George Hotz is tired of your agent anxiety.

The comma.ai founder and hacker better known as geohot published a blog post on March 11 taking aim at the relentless social media pressure pushing developers and knowledge workers to restructure their lives around AI agents. The post title — 'Every minute you aren't running 69 agents, you are falling behind' — is sarcastic. His actual position: 'This is all complete nonsense.' The discourse, he argues, is a toxicity loop designed to keep people anxious and clicking, not a genuine signal about where the technology is going.

His core technical argument is simple: the 'autoresearch' systems being marketed as revolutionary breakthroughs are search and optimization. That's it. These are well-understood techniques with known properties and hard limits — nothing a computer science student wouldn't recognize. Claims that they'll 'go recursive' in some unprecedented way miss the point, Hotz writes: 'It's always been recursive.' AI is a continuation of the long-running exponential curve in computing. Not a discontinuous leap, not alien intelligence — familiar algorithms with better branding.
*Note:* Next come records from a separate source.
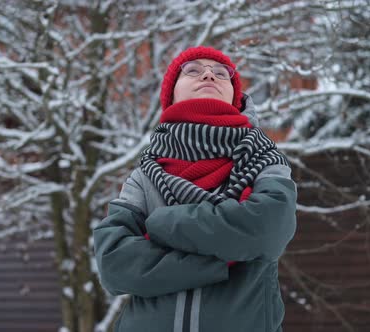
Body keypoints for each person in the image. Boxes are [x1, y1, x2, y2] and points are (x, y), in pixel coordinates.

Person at [93, 46, 297, 332]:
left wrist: (163, 224)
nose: (209, 75)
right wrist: (219, 261)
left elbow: (269, 230)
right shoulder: (146, 174)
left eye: (221, 73)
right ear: (172, 92)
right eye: (193, 70)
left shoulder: (265, 160)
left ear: (235, 95)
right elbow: (113, 262)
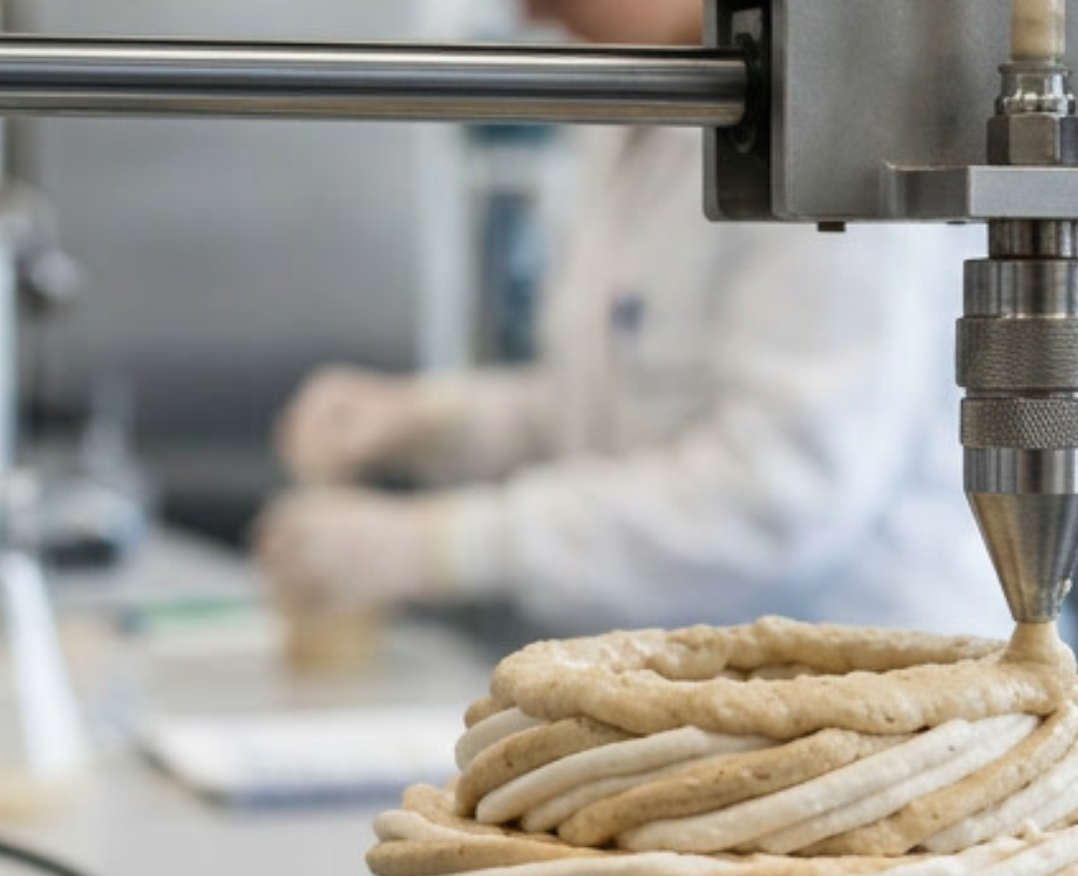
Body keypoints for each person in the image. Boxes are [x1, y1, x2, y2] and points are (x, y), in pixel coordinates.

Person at [254, 0, 1007, 638]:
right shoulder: (635, 110)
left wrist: (450, 546)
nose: (532, 15)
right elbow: (615, 401)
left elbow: (779, 494)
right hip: (709, 681)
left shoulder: (830, 110)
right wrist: (435, 422)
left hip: (882, 681)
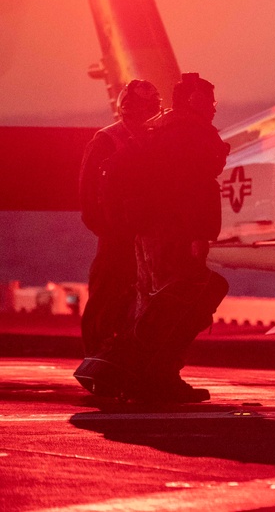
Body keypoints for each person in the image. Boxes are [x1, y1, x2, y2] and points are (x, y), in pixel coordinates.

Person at [75, 73, 231, 403]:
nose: (214, 108)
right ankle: (119, 373)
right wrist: (117, 231)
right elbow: (186, 190)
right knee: (131, 305)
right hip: (133, 238)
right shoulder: (162, 136)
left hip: (140, 234)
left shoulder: (155, 136)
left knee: (149, 306)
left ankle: (131, 374)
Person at [78, 80, 161, 359]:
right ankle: (97, 353)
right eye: (141, 108)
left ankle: (131, 355)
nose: (145, 114)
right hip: (117, 234)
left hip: (148, 233)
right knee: (107, 292)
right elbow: (88, 192)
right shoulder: (107, 140)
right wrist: (109, 229)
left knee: (142, 296)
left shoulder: (157, 139)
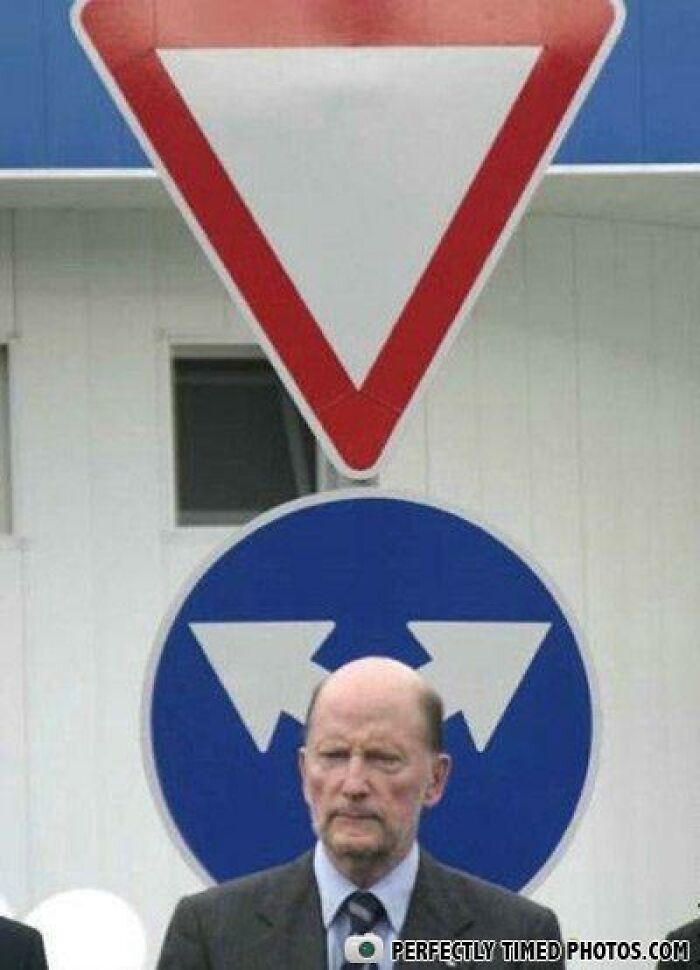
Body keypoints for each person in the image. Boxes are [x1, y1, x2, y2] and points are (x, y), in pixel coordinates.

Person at [157, 656, 564, 969]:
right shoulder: (211, 934)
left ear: (436, 780)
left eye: (383, 758)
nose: (353, 785)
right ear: (303, 772)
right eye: (333, 756)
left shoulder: (518, 941)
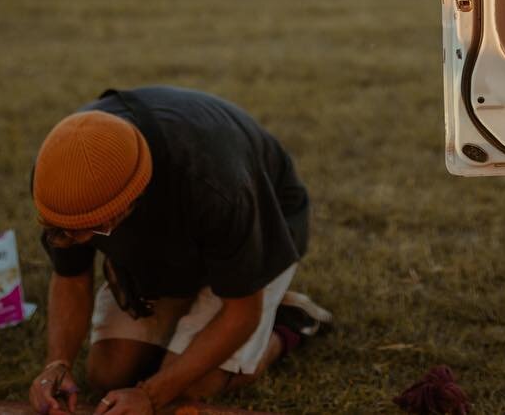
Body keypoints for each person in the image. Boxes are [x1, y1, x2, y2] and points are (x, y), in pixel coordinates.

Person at [26, 87, 330, 415]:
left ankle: (289, 322)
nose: (81, 240)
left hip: (267, 221)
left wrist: (152, 394)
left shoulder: (216, 186)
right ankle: (185, 306)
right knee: (108, 374)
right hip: (174, 243)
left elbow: (241, 314)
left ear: (130, 200)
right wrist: (57, 364)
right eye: (67, 230)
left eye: (96, 229)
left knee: (191, 387)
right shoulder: (60, 177)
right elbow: (70, 278)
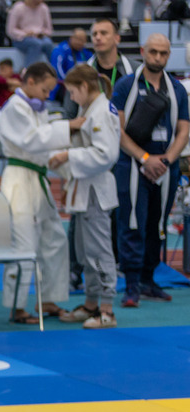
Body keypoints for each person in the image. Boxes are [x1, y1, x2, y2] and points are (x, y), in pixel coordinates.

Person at [0, 61, 84, 324]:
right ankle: (17, 306)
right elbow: (33, 140)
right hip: (18, 179)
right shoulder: (15, 107)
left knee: (55, 239)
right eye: (45, 90)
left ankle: (48, 299)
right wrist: (69, 126)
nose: (47, 96)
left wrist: (67, 174)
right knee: (23, 244)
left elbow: (47, 148)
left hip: (37, 178)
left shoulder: (37, 108)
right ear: (31, 81)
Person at [111, 34, 189, 307]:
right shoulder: (126, 85)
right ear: (143, 51)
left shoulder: (177, 89)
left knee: (158, 225)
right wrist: (145, 158)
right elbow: (117, 129)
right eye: (153, 51)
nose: (158, 57)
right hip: (133, 165)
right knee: (132, 223)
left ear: (169, 55)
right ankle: (132, 284)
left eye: (163, 53)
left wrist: (166, 160)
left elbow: (183, 130)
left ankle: (148, 280)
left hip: (165, 168)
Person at [49, 65, 122, 328]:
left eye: (72, 92)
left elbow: (106, 155)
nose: (71, 97)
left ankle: (107, 310)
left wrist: (68, 155)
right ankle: (91, 304)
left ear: (84, 86)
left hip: (95, 191)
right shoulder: (89, 109)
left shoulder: (102, 111)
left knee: (99, 252)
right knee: (84, 251)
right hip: (83, 189)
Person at [6, 0, 54, 67]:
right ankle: (28, 69)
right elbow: (10, 30)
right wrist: (25, 33)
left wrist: (41, 32)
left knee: (48, 44)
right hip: (21, 39)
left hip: (40, 37)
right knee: (36, 44)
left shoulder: (44, 8)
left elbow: (49, 30)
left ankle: (54, 68)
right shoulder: (18, 8)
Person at [49, 28, 92, 100]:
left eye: (82, 40)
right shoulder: (60, 50)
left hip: (81, 85)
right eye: (78, 39)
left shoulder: (85, 53)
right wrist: (70, 82)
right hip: (62, 87)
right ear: (71, 38)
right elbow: (56, 71)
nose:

On layoffs, Hotz is more precise than the usual AI-is-taking-our-jobs framing. He doesn't think AI capability is the main culprit. What's actually happening, in his read, is that large incumbents are using AI as cover to consolidate activities that were always extractive — bureaucratic, zero-sum roles that exist primarily to create complexity for others. Those jobs are being absorbed upward by players who can do the rent-seeking more efficiently. 'They just say it's AI because that makes the stock price go up.' His advice to anyone in such a role is blunt: leave early, because you won't win a zero-sum game against a bigger competitor.

The post ends with a quieter prescription. Stop playing zero-sum games. Focus on creating genuine value for others. Don't fixate on the returns. Hotz invokes the Red Queen's Race — the idea that you must keep running just to stay in place — not as a call to run faster but as a trap to recognize and step off. He acknowledges this message won't travel far. In a media environment where every week brings a new agent-count record to panic over, he's probably right.